Saturday, November 11, 2017

Top Veterinary Articles of the Week: Reverse Sneezing, Entropion, and more ...

Reverse Sneezing in Dogs: Is It Normal?

Dr. Jennifer Coates/petMD

Reverse sneezing is the scariest of all mostly benign things you can see your dog doing unless you know what's happening. I remember how concerned I was when it happened to Jasmine for the first time.

Dr. Coates describes it as a loud snorking sound; that is the best description I've heard so far.



Just like a regular sneeze, reverse sneezing is a reaction to irritation. It can happen for various harmless reasons. However, when it's severe or persistent, you might be looking at a cause that is more serious such as an infection, a foreign body, anatomical abnormalities and even masses.

I never miss a single article by Dr. Coates and neither should you.

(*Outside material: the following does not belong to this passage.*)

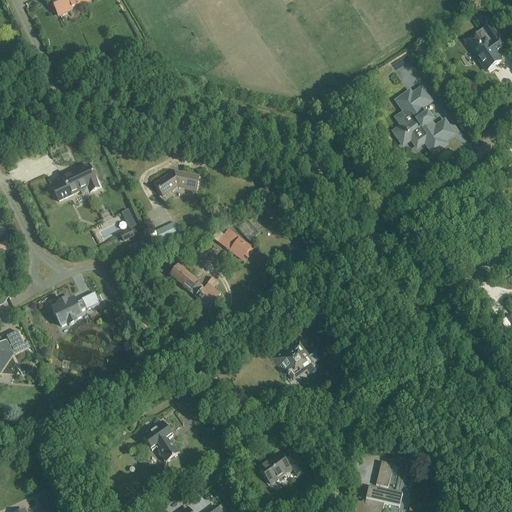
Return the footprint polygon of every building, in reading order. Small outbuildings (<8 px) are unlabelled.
[(52,0),(60,16),(90,2),(89,0),(52,0)] [(481,8),(471,16),(479,28),(489,20),(487,17),(481,8)] [(473,37),(466,43),(472,51),(486,71),(500,61),(495,53),(498,51),(499,52),(506,47),(490,24),(489,25),(482,30),(483,31),(473,37)] [(421,109),(431,103),(421,89),(412,96),(409,93),(406,95),(406,94),(399,99),(399,100),(396,102),(405,115),(399,120),(403,126),(393,133),(395,136),(394,137),(399,143),(400,143),(402,146),(412,139),(417,146),(423,141),(432,155),(435,152),(436,153),(443,149),(442,148),(445,146),(443,142),(453,135),(444,122),(434,129),(430,123),(431,121),(427,115),(425,116),(421,109)] [(90,194),(99,189),(89,167),(73,174),(73,173),(61,178),(64,184),(52,189),(59,203),(80,193),(79,191),(87,187),(90,194)] [(178,188),(196,192),(199,178),(174,173),(155,186),(163,197),(176,188),(178,188)] [(286,216),(279,206),(266,214),(272,224),(286,216)] [(155,232),(160,244),(179,235),(174,223),(155,232)] [(241,262),(251,248),(228,230),(224,236),(218,232),(212,239),(241,262)] [(120,236),(124,243),(133,238),(130,231),(120,236)] [(7,244),(14,241),(11,234),(4,237),(7,244)] [(208,285),(205,289),(199,284),(187,274),(190,271),(181,264),(170,277),(209,310),(218,300),(217,299),(220,295),(208,285)] [(62,311),(55,315),(63,333),(70,330),(71,331),(78,328),(77,326),(84,323),(82,318),(88,314),(89,316),(102,309),(97,299),(84,304),(85,306),(78,309),(76,305),(69,308),(68,306),(61,309),(62,311)] [(13,352),(24,347),(17,332),(6,338),(8,341),(6,343),(5,342),(0,344),(0,372),(12,355),(10,351),(13,350),(13,352)] [(315,354),(309,358),(300,345),(285,356),(281,351),(272,358),(282,373),(287,374),(289,376),(291,374),(294,379),(302,373),(301,372),(305,369),(309,376),(322,367),(319,362),(320,361),(315,354)] [(217,377),(215,378),(211,373),(199,381),(208,396),(216,391),(217,392),(224,387),(217,377)] [(174,402),(181,412),(196,401),(189,392),(174,402)] [(178,426),(187,420),(183,415),(175,422),(178,426)] [(166,464),(179,454),(169,440),(173,437),(162,423),(141,437),(152,452),(156,450),(166,464)] [(286,462),(285,463),(280,456),(270,463),(268,461),(258,469),(270,485),(290,470),(292,469),(297,476),(303,471),(293,456),(286,461),(286,462)] [(376,486),(388,489),(393,466),(381,463),(376,486)] [(383,505),(399,509),(402,496),(368,488),(365,504),(357,503),(354,511),(381,511),(382,511),(383,505)] [(57,511),(49,493),(37,498),(43,511),(24,511),(21,511),(57,511)]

Dog Breeds That Suffer from Eyelid Problems

Dr. Katy Nelson/petMD


Eyelids serve to protect the eyes, but when they don't develop properly, they can also cause a lot of trouble. As a result of breeding trends, our dogs suffer from more and more issues arising from the changes to their anatomy. The eyes have not been spared.

The most common breed-related issue affecting the eyes are eyelids that turn inward. This is called entropion, and it is quite painful. JD had a minor case, and even that was causing some irritation and discharge. The list of breeds that are susceptible to entropion is quite long, and if the problem is severe enough, it may require surgical correction.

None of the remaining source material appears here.